Spielberg's 'Munich' reopens old German wounds
The American's new film "Munich" was launched in 400 cinemas across Germany on Thursday after weeks of intense media coverage that revived unwanted memories of the shockingly inept handling of events that led to the slaying of 11 Israeli athletes.
Magazine cover stories and endless newspaper reports about "Munich" have rattled Germany -- though perhaps not as deeply as Spielberg's 1993 film "Schindler's List" -- as it gets ready to host the World Cup soccer tournament.
Some doubts about the country's ability to manage a tournament of the world's 32 top soccer nations have crept into the air, deflating confidence about its organizational skills in the run-up to its first major sporting event since 1972.
Palestinian gunmen killed two Israelis at the Olympic Village and took nine hostage on September 5, 1972. The Germans negotiated for hours before the hostages, five gunmen and a policeman were killed during a failed airport rescue attempt.
"Terror erupted in the middle of one of Europe's richest cities and the whole world watched on live television as Jews were once again killed in Germany," wrote Stern magazine in an eight-page cover story.
The best-selling weekly informed its German readers, most of whom do not associate Munich with the terror that struck the 1972 Olympics, that Israel leader Golda Meir later wrote the "disgraceful actions of the Germans made her 'physically ill."'
The film may be about Israel and the PLO, but Germany's woeful security and their amateurish police response have come into focus just as they were hoping to show the world a better Germany for the World Cup starting June 9.
"It was the West German government that was not able to protect the visitors from Israel," Michael Wolffsohn, a German Jewish leader and historian at the Germany army's military academy in Munich, told German radio, touching a raw nerve.

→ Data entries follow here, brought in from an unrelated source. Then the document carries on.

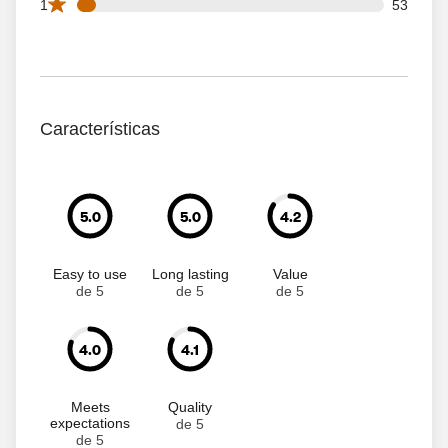
53 1 star reviews out of 851 reviews
1
53
Características
5.0
5.0
4.2
Easy to use
Long lasting
Value
de 5
de 5
de 5
4.0
4.1
Meets
Quality
expectations
de 5
de 5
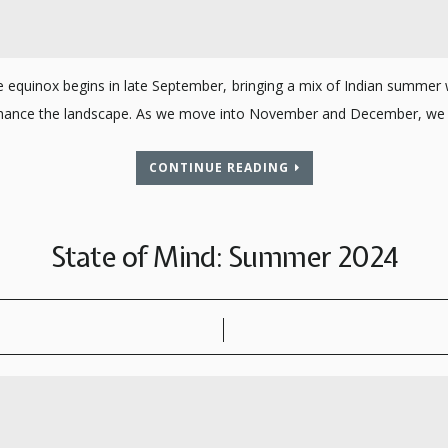
he equinox begins in late September, bringing a mix of Indian summer 
 enhance the landscape. As we move into November and December, we 
CONTINUE READING
State of Mind: Summer 2024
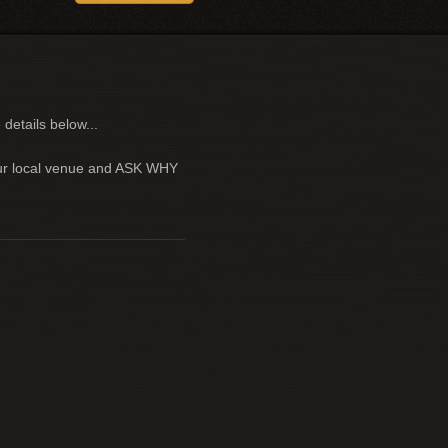
 details below...
your local venue and ASK WHY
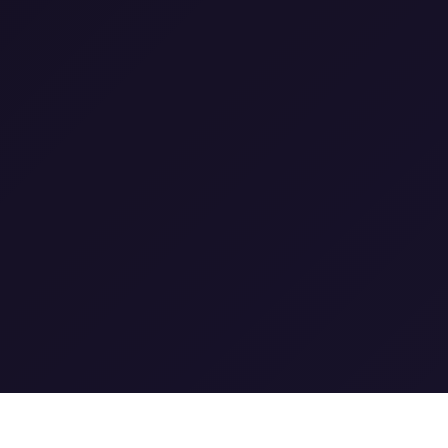
1
1
0
1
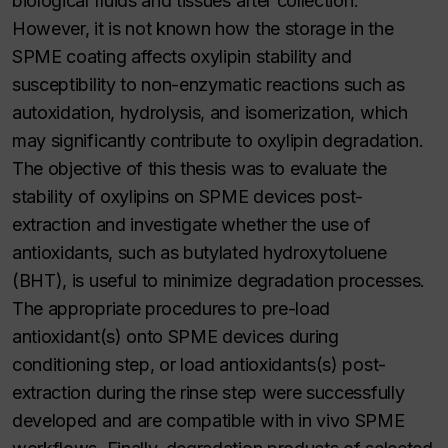
biological fluids and tissues after collection.
However, it is not known how the storage in the
SPME coating affects oxylipin stability and
susceptibility to non-enzymatic reactions such as
autoxidation, hydrolysis, and isomerization, which
may significantly contribute to oxylipin degradation.
The objective of this thesis was to evaluate the
stability of oxylipins on SPME devices post-
extraction and investigate whether the use of
antioxidants, such as butylated hydroxytoluene
(BHT), is useful to minimize degradation processes.
The appropriate procedures to pre-load
antioxidant(s) onto SPME devices during
conditioning step, or load antioxidants(s) post-
extraction during the rinse step were successfully
developed and are compatible with in vivo SPME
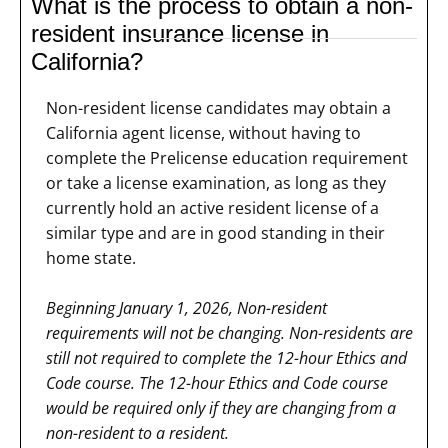
What is the process to obtain a non-
resident insurance license in
California?
Non-resident license candidates may obtain a
California agent license, without having to
complete the Prelicense education requirement
or take a license examination, as long as they
currently hold an active resident license of a
similar type and are in good standing in their
home state.
Beginning January 1, 2026, Non-resident
requirements will not be changing. Non-residents are
still not required to complete the 12-hour Ethics and
Code course. The 12-hour Ethics and Code course
would be required only if they are changing from a
non-resident to a resident.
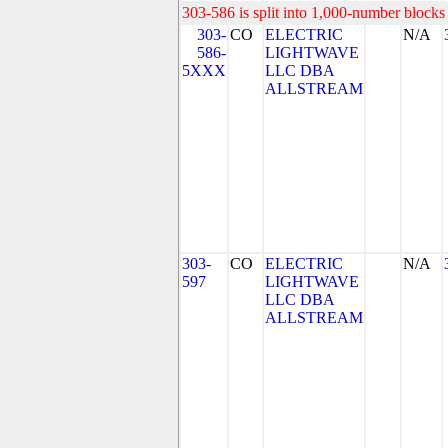
303-586 is split into 1,000-number blocks 
303-
CO
ELECTRIC
N/A
586-
LIGHTWAVE
5XXX
LLC DBA
ALLSTREAM
303-
CO
ELECTRIC
N/A
597
LIGHTWAVE
LLC DBA
ALLSTREAM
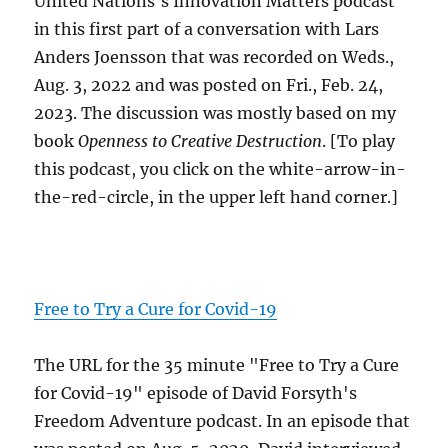
United Nations's Innovation Matters podcast
in this first part of a conversation with Lars
Anders Joensson that was recorded on Weds.,
Aug. 3, 2022 and was posted on Fri., Feb. 24,
2023. The discussion was mostly based on my
book
Openness to Creative Destruction
. [To play
this podcast, you click on the white-arrow-in-
the-red-circle, in the upper left hand corner.]
Free to Try a Cure for Covid-19
The URL for the 35 minute "Free to Try a Cure
for Covid-19" episode of David Forsyth's
Freedom Adventure podcast. In an episode that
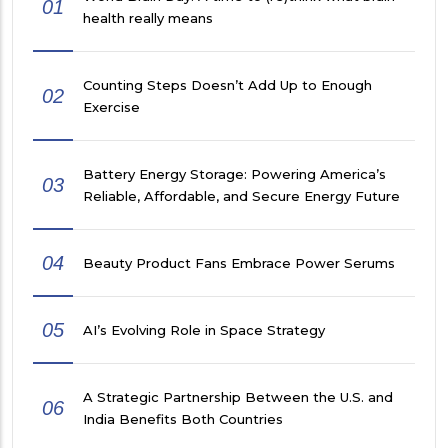
01
health really means
Counting Steps Doesn’t Add Up to Enough
02
Exercise
Battery Energy Storage: Powering America’s
03
Reliable, Affordable, and Secure Energy Future
04
Beauty Product Fans Embrace Power Serums
05
AI’s Evolving Role in Space Strategy
A Strategic Partnership Between the U.S. and
06
India Benefits Both Countries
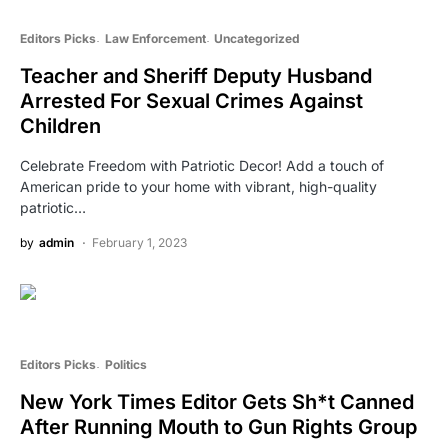
Editors Picks
Law Enforcement
Uncategorized
Teacher and Sheriff Deputy Husband
Arrested For Sexual Crimes Against
Children
Celebrate Freedom with Patriotic Decor! Add a touch of
American pride to your home with vibrant, high-quality
patriotic…
by
admin
February 1, 2023
Editors Picks
Politics
New York Times Editor Gets Sh*t Canned
After Running Mouth to Gun Rights Group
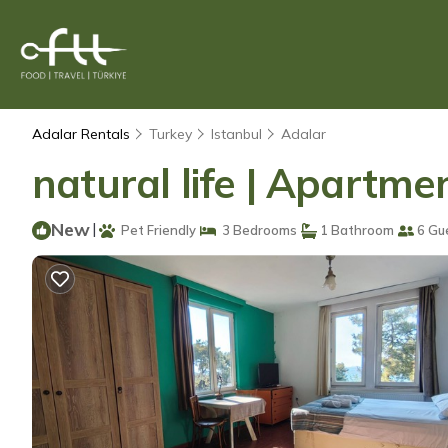
Adalar Rentals
Turkey
Istanbul
Adalar
natural life | Apartme
New
|
Pet Friendly
3 Bedrooms
1 Bathroom
6 Gu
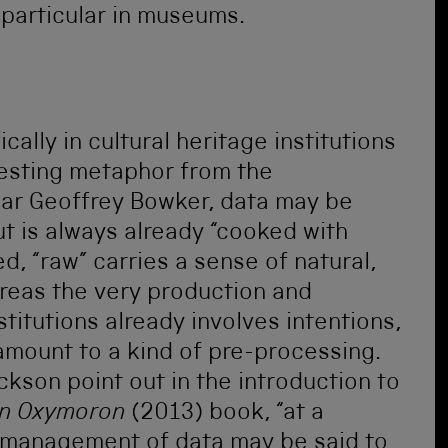
n particular in museums.
ally in cultural heritage institutions
resting metaphor from the
lar Geoffrey Bowker, data may be
ut is always already “cooked with
d, “raw” carries a sense of natural,
reas the very production and
stitutions already involves intentions,
amount to a kind of pre-processing.
ckson point out in the introduction to
 an Oxymoron
(2013) book, “at a
d management of data may be said to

Spielberg's film also portrays the bungling by five men sent by Meir to track and kill members of the guerrilla group blamed for the raid. The assassins killed an innocent waiter.
"Munich created a national Israeli trauma," Spielberg said in an interview with Der Spiegel magazine published on Monday.
"I think Israel's prime minister had to react to the incredible provocation of Munich. Jews were killed in Germany and at the Olympics. It was an act of such historic dimension that it could not be left unpunished. In principle, I believe, she did the right thing."
The mass coverage of the film's release in Germany has been intense and has even begun to prompt a mild backlash.
"We've already shown you so much this week about Spielberg's film 'Munich' that today we promise you a 'Munich-free zone' here," said an ARD television host on Thursday.
Just as Spielberg's "Schindler's List" about a German industrialist who saved 1,100 Jews from concentration camps stirred a fresh round of profound soul-searching over the Holocaust, "Munich" has struck a chord.
"'Munich' is a watershed film for Spielberg the way 'Schindler's List' was before it," wrote the daily Die Welt.
A wealthy city of 1.2 million, Munich is the fun-loving Bavarian capital filled with yuppies who ski in the nearby Alps or sail on pristine lakes. Fortunes have been made in booming high tech industries. Unemployment is low and rents are high.
But dark memories that could mar Munich are blotted out -- in contrast to Berlin where the Nazi past is inescapable.
"Munich, despite objections being raised on it, is certainly the most inspiring and thoughtful film that will reach us this year from Hollywood," wrote Munich's Sueddeutsche Zeitung daily.